[[ Provided information, beginning ]]

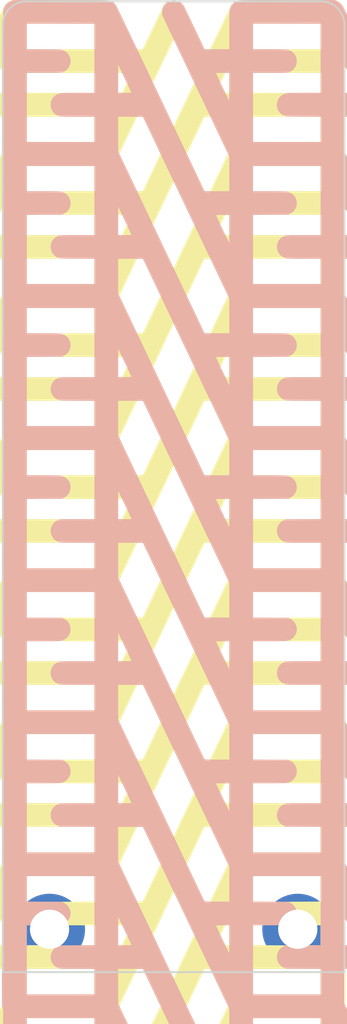
<source format=kicad_pcb>
(kicad_pcb
	(version 20241229)
	(generator "pcbnew")
	(generator_version "9.0")
	(general
		(thickness 1.6)
		(legacy_teardrops no)
	)
	(paper "A4")
	(layers
		(0 "F.Cu" signal)
		(2 "B.Cu" signal)
		(9 "F.Adhes" user "F.Adhesive")
		(11 "B.Adhes" user "B.Adhesive")
		(13 "F.Paste" user)
		(15 "B.Paste" user)
		(5 "F.SilkS" user "F.Silkscreen")
		(7 "B.SilkS" user "B.Silkscreen")
		(1 "F.Mask" user)
		(3 "B.Mask" user)
		(17 "Dwgs.User" user "User.Drawings")
		(19 "Cmts.User" user "User.Comments")
		(21 "Eco1.User" user "User.Eco1")
		(23 "Eco2.User" user "User.Eco2")
		(25 "Edge.Cuts" user)
		(27 "Margin" user)
		(31 "F.CrtYd" user "F.Courtyard")
		(29 "B.CrtYd" user "B.Courtyard")
		(35 "F.Fab" user)
		(33 "B.Fab" user)
		(39 "User.1" user)
		(41 "User.2" user)
		(43 "User.3" user)
		(45 "User.4" user)
		(47 "User.5" user)
		(49 "User.6" user)
		(51 "User.7" user)
		(53 "User.8" user)
		(55 "User.9" user)
	)
	(setup
		(pad_to_mask_clearance 0)
		(allow_soldermask_bridges_in_footprints no)
		(tenting front back)
		(pcbplotparams
			(layerselection 0x00000000_00000000_55555555_5755f5ff)
			(plot_on_all_layers_selection 0x00000000_00000000_00000000_00000000)
			(disableapertmacros no)
			(usegerberextensions no)
			(usegerberattributes yes)
			(usegerberadvancedattributes yes)
			(creategerberjobfile yes)
			(dashed_line_dash_ratio 12.000000)
			(dashed_line_gap_ratio 3.000000)
			(svgprecision 4)
			(plotframeref no)
			(mode 1)
			(useauxorigin no)
			(hpglpennumber 1)
			(hpglpenspeed 20)
			(hpglpendiameter 15.000000)
			(pdf_front_fp_property_popups yes)
			(pdf_back_fp_property_popups yes)
			(pdf_metadata yes)
			(pdf_single_document no)
			(dxfpolygonmode yes)
			(dxfimperialunits yes)
			(dxfusepcbnewfont yes)
			(psnegative no)
			(psa4output no)
			(plot_black_and_white yes)
			(sketchpadsonfab no)
			(plotpadnumbers no)
			(hidednponfab no)
			(sketchdnponfab yes)
			(crossoutdnponfab yes)
			(subtractmaskfromsilk no)
			(outputformat 1)
			(mirror no)
			(drillshape 1)
			(scaleselection 1)
			(outputdirectory "")
		)
	)
	(net 0 "")
	(footprint "LOGO" (layer "F.Cu") (at 112.5941 80.3896))
	(footprint "LOGO" (layer "B.Cu") (at 112.7141 80.3896 180))
	(footprint "enki_lib:HOLE" (layer "B.Cu") (at 119.3041 102.7591))
	(footprint "enki_lib:HOLE" (layer "B.Cu") (at 106.0041 102.7591))
	(gr_line
		(start 121.8041 54.3001)
		(end 121.8041 105.0591)
		(stroke
			(width 0.1)
			(type default)
		)
		(layer "Edge.Cuts")
		(uuid "30807df1-be06-4e2c-ac71-215333b35b30")
	)
	(gr_arc
		(start 103.5041 54.3001)
		(mid 103.870187 53.416187)
		(end 104.7541 53.0501)
		(stroke
			(width 0.1)
			(type solid)
		)
		(layer "Edge.Cuts")
		(uuid "668377c4-8cd0-4acf-9e3e-7ab00a8f6ad6")
	)
	(gr_line
		(start 103.5041 105.0591)
		(end 121.8041 105.0591)
		(stroke
			(width 0.1)
			(type default)
		)
		(layer "Edge.Cuts")
		(uuid "b51e648f-836e-493c-aa54-b3ec3ce3aeac")
	)
	(gr_line
		(start 103.5041 105.0591)
		(end 103.5041 54.3001)
		(stroke
			(width 0.1)
			(type solid)
		)
		(layer "Edge.Cuts")
		(uuid "cf5d8e48-63b0-4034-a1f3-2b470d23277c")
	)
	(gr_arc
		(start 120.5541 53.0501)
		(mid 121.438013 53.416187)
		(end 121.8041 54.3001)
		(stroke
			(width 0.1)
			(type solid)
		)
		(layer "Edge.Cuts")
		(uuid "d7e90a4b-1db5-4553-9dbb-9c63c9ffe72f")
	)
	(gr_line
		(start 104.7541 53.0501)
		(end 120.5541 53.0501)
		(stroke
			(width 0.1)
			(type solid)
		)
		(layer "Edge.Cuts")
		(uuid "e8616971-25b7-42b9-ac04-95dc87e89e4f")
	)
	(group ""
		(uuid "3313d7ae-47e9-4ede-aad4-137e8a07fee3")
		(members "30807df1-be06-4e2c-ac71-215333b35b30" "668377c4-8cd0-4acf-9e3e-7ab00a8f6ad6"
			"b51e648f-836e-493c-aa54-b3ec3ce3aeac" "b84ffb11-7ec8-4df9-8b1d-baeb6c59e63d"
			"c27c619c-9103-4ac4-a9e2-313f7d82a7b9" "cf5d8e48-63b0-4034-a1f3-2b470d23277c"
			"d7e90a4b-1db5-4553-9dbb-9c63c9ffe72f" "e8616971-25b7-42b9-ac04-95dc87e89e4f"
		)
	)
	(embedded_fonts no)
)

</source>
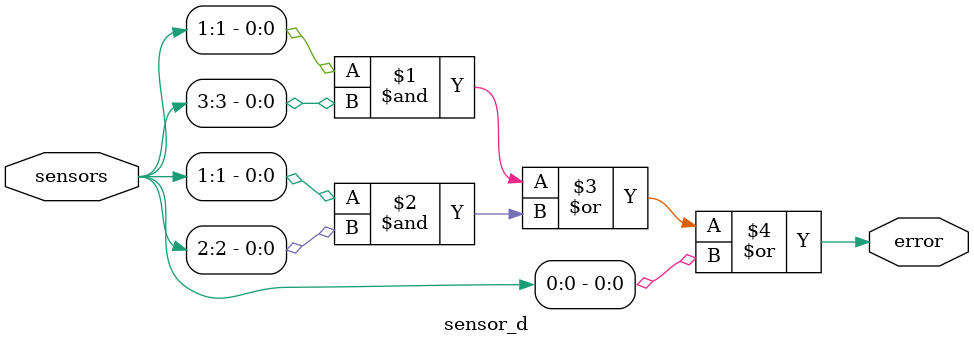
<source format=sv>

module sensor_d(
	input wire [3:0] sensors,
	output wire error
);
	assign error = (sensors[1] & sensors[3] | sensors[1] & sensors[2] | sensors[0]);

endmodule

</source>
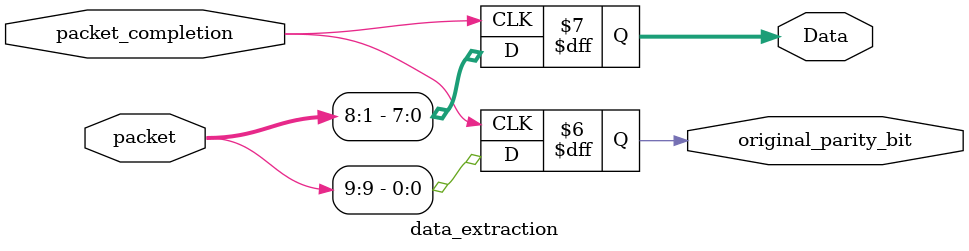
<source format=v>
`timescale 1ns/1ps

module data_extraction(
  
  input [10:0] packet,
  input packet_completion,
  
  output reg original_parity_bit = 0, //The parity bit which was calculated during the transmission.
  output reg [7:0] Data = 0
  
);
  
  integer i = 0;
  always @ (posedge packet_completion) 
    begin
        original_parity_bit <= packet[9];
        for(i = 0 ; i<8 ; i = i + 1)
           begin
             Data[i] = packet[i + 1]; // Data extraction.
           end      
    end
endmodule
</source>
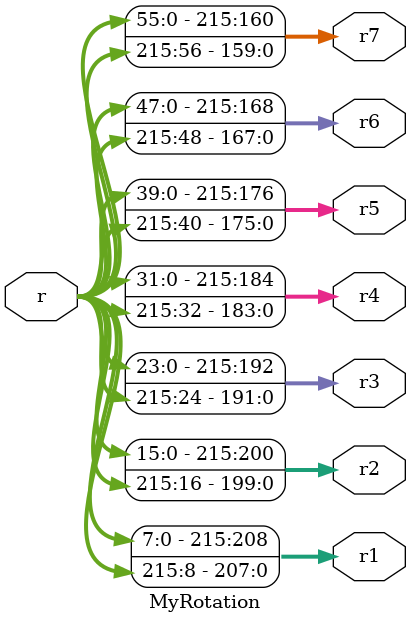
<source format=v>
/*
* -----------------------------------------------------------------
* AUTHOR  : Aein Rezaei Shahmirzadi (aein.rezaeishahmirzadi@rub.de)
* DOCUMENT: "Low-Latency and Low-Randomness Second-Order Masked Cubic Functions", TCHES 2023, Issue 1.
* -----------------------------------------------------------------
*
* Copyright (c) 2021, Aein Rezaei Shahmirzadi
*
* All rights reserved.
*
* THIS SOFTWARE IS PROVIDED BY THE COPYRIGHT HOLDERS AND CONTRIBUTORS "AS IS" AND
* ANY EXPRESS OR IMPLIED WARRANTIES, INCLUDING, BUT NOT LIMITED TO, THE IMPLIED
* WARRANTIES OF MERCHANTABILITY AND FITNESS FOR A PARTICULAR PURPOSE ARE
* DISCLAIMED. IN NO EVENT SHALL THE COPYRIGHT HOLDER OR CONTRIBUTERS BE LIABLE FOR ANY
* DIRECT, INDIRECT, INCIDENTAL, SPECIAL, EXEMPLARY, OR CONSEQUENTIAL DAMAGES
* (INCLUDING, BUT NOT LIMITED TO, PROCUREMENT OF SUBSTITUTE GOODS OR SERVICES;
* LOSS OF USE, DATA, OR PROFITS; OR BUSINESS INTERRUPTION) HOWEVER CAUSED AND
* ON ANY THEORY OF LIABILITY, WHETHER IN CONTRACT, STRICT LIABILITY, OR TORT
* (INCLUDING NEGLIGENCE OR OTHERWISE) ARISING IN ANY WAY OUT OF THE USE OF THIS
* SOFTWARE, EVEN IF ADVISED OF THE POSSIBILITY OF SUCH DAMAGE.
*
* Please see LICENSE and README for license and further instructions.
*/

module MyRotation(
    input  [215:0] r,
    output [215:0] r1,
    output [215:0] r2,
    output [215:0] r3,
    output [215:0] r4,
    output [215:0] r5,
    output [215:0] r6,
    output [215:0] r7 );
	 
	 
	 assign r1  = {r[7 :0],   r[215:8]};
	 assign r2  = {r1[7 :0], r1[215:8]};
	 assign r3  = {r2[7 :0], r2[215:8]};
	 assign r4  = {r3[7 :0], r3[215:8]};
	 assign r5  = {r4[7 :0], r4[215:8]};
	 assign r6  = {r5[7 :0], r5[215:8]};
	 assign r7  = {r6[7 :0], r6[215:8]};



endmodule

</source>
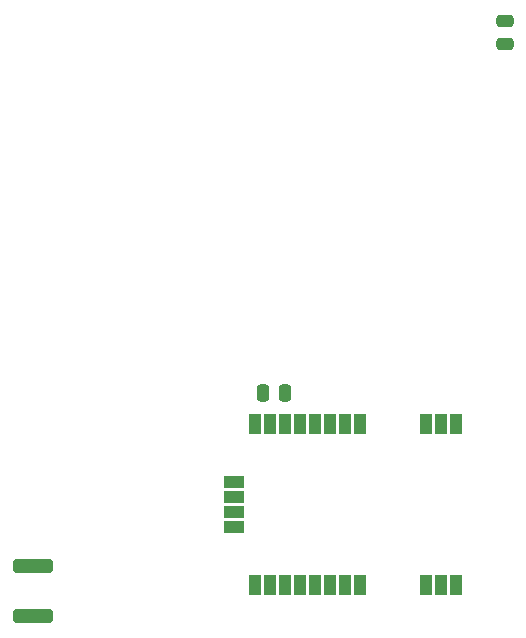
<source format=gtp>
G04 #@! TF.GenerationSoftware,KiCad,Pcbnew,(6.0.2)*
G04 #@! TF.CreationDate,2022-09-28T01:39:31+02:00*
G04 #@! TF.ProjectId,LoRa-Gateway-E32,4c6f5261-2d47-4617-9465-7761792d4533,v1r1b*
G04 #@! TF.SameCoordinates,Original*
G04 #@! TF.FileFunction,Paste,Top*
G04 #@! TF.FilePolarity,Positive*
%FSLAX46Y46*%
G04 Gerber Fmt 4.6, Leading zero omitted, Abs format (unit mm)*
G04 Created by KiCad (PCBNEW (6.0.2)) date 2022-09-28 01:39:31*
%MOMM*%
%LPD*%
G01*
G04 APERTURE LIST*
G04 Aperture macros list*
%AMRoundRect*
0 Rectangle with rounded corners*
0 $1 Rounding radius*
0 $2 $3 $4 $5 $6 $7 $8 $9 X,Y pos of 4 corners*
0 Add a 4 corners polygon primitive as box body*
4,1,4,$2,$3,$4,$5,$6,$7,$8,$9,$2,$3,0*
0 Add four circle primitives for the rounded corners*
1,1,$1+$1,$2,$3*
1,1,$1+$1,$4,$5*
1,1,$1+$1,$6,$7*
1,1,$1+$1,$8,$9*
0 Add four rect primitives between the rounded corners*
20,1,$1+$1,$2,$3,$4,$5,0*
20,1,$1+$1,$4,$5,$6,$7,0*
20,1,$1+$1,$6,$7,$8,$9,0*
20,1,$1+$1,$8,$9,$2,$3,0*%
G04 Aperture macros list end*
%ADD10RoundRect,0.250000X-0.250000X-0.475000X0.250000X-0.475000X0.250000X0.475000X-0.250000X0.475000X0*%
%ADD11RoundRect,0.250000X0.475000X-0.250000X0.475000X0.250000X-0.475000X0.250000X-0.475000X-0.250000X0*%
%ADD12R,1.000000X1.800000*%
%ADD13R,1.800000X1.000000*%
%ADD14RoundRect,0.250000X-1.450000X0.312500X-1.450000X-0.312500X1.450000X-0.312500X1.450000X0.312500X0*%
G04 APERTURE END LIST*
D10*
X137350000Y-74750000D03*
X139250000Y-74750000D03*
D11*
X157850000Y-45200000D03*
X157850000Y-43300000D03*
D12*
X153700000Y-77397500D03*
X152430000Y-77397500D03*
X151160000Y-77397500D03*
X145590000Y-77397500D03*
X144320000Y-77397500D03*
X143050000Y-77397500D03*
X141780000Y-77397500D03*
X140510000Y-77397500D03*
X139240000Y-77397500D03*
X137970000Y-77397500D03*
X136700000Y-77397500D03*
D13*
X134900000Y-82297500D03*
X134900000Y-83557500D03*
X134900000Y-84827500D03*
X134900000Y-86107500D03*
D12*
X136700000Y-90997500D03*
X137970000Y-90997500D03*
X139240000Y-90997500D03*
X140510000Y-90997500D03*
X141780000Y-90997500D03*
X143050000Y-90997500D03*
X144320000Y-90997500D03*
X145590000Y-90997500D03*
X151160000Y-90997500D03*
X152430000Y-90997500D03*
X153700000Y-90997500D03*
D14*
X117850000Y-89400000D03*
X117850000Y-93675000D03*
M02*

</source>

[[ Provided information, end ]]

Your instructions:
Search the data above for the string "HOLE" and return every line that has it.

Result:
	(footprint "enki_lib:HOLE" (layer "B.Cu") (at 119.3041 102.7591))
	(footprint "enki_lib:HOLE" (layer "B.Cu") (at 106.0041 102.7591))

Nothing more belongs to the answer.